Open the terminal into the manager node after SSH, and run the following command:
$ docker service create --replicas 1 --name helloworld alpine ping docker.com
Let's break down the above command:
- docker service create: to create a service
- --replicas: this flag indicates the desired state of 1 running instance.
- --name: used to name the service
- alpine ping docker.com: this indicates that the services is going to run alpine Linux and the primary command to run inside the instance or service is ping docker.com
To see the list of running services run the below command:
$ docker service ls
This image lists the name of the service we just create and the number of replicas, along with the base image, which is alpine.
Conclusion
In this article, We started with a description of the docker, then we discussed the need for multiple docker hosts. We then described what is docker swarm, its uses, and its working through docker swarm architecture, we also covered, different docker swarm terminologies like manager node and worker node. After we thoroughly understood the docker swarm we stated to implement it or run services in a swarm cluster. We started with creating 3 Linux hosts in AWS as EC2 instances along with the security group configuration(by adding TCP and UDP rules).
We looked at how to create or initialize a swarm cluster through a manager node, then we added a couple of worker nodes to the same cluster. TO conclude we added a service running Linux alpine to run a ping command.
Also this is my first article on dev.to, and really enjoyed writing it.
Top comments (5)
Docker Swarm was awesome, unfortunately, the container wars sorted that out fairly quickly in the end; well a few years.
Anyway, Kubernetes won as we should all know by now, and I have good knowledge of K8 from running from dev to production workloads - it is great! However, be warned, initial learning curve is high, the initial overall investment is high in all conceivable areas. When you're all done though, the speed at which engineers can go from dev to production is immense.
Docker Swarm was sold off to Mirantis with the Docker Enterprise business, they've kept it going, but even Mirantis has said, it's all essentially dead; swam mode is baked into Docker, so that's still there.

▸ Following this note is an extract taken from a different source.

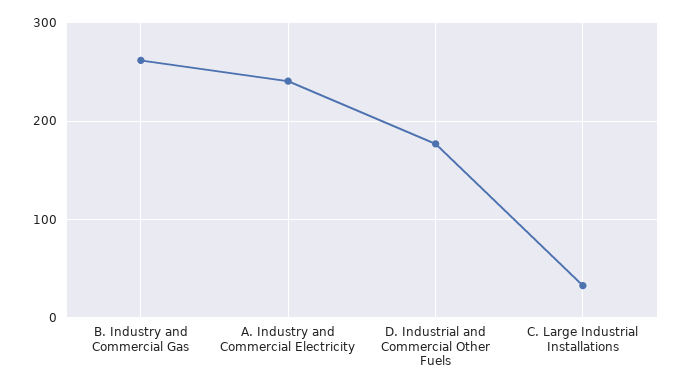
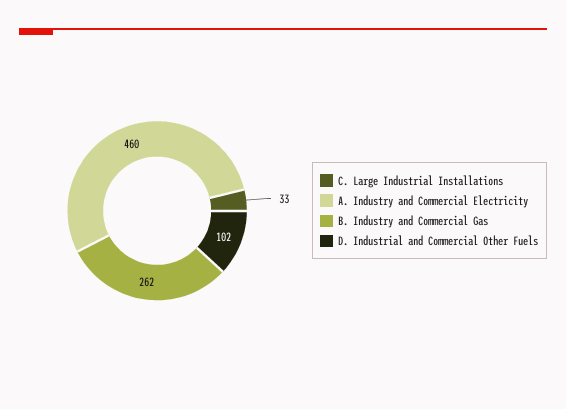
A. Industry and Commercial Electricity: 240 -> 460
D. Industrial and Commercial Other Fuels: 180 -> 102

The way I like to put it is, "Kubernetes is a swiss army knife, it can do practically anything, whereas Docker Swarm
iswas a good knife, and itdoesdid it well."The best thing so far I've heard of to replace the Docker Swarm knife is Hashicorp Nomad - it's starting to look like a good knife.
Is kind of like CoffeeScript it is "dead" still has 1.3 million downloads per week.
Swarm is also way easier to setup and manage than k8, at my company we use swarm.
The good parts:
docker-compose
The bad:
Ehh... no
Swarm mode can also be used on a single node. The benefit is, services automatically start when docker comes up. Using this extensively on my local network to ensure my apps start after reboot.
Totally, by default swarm mode is disabled and when you run swarm init, your docker engine runs in swarm mode on your current node.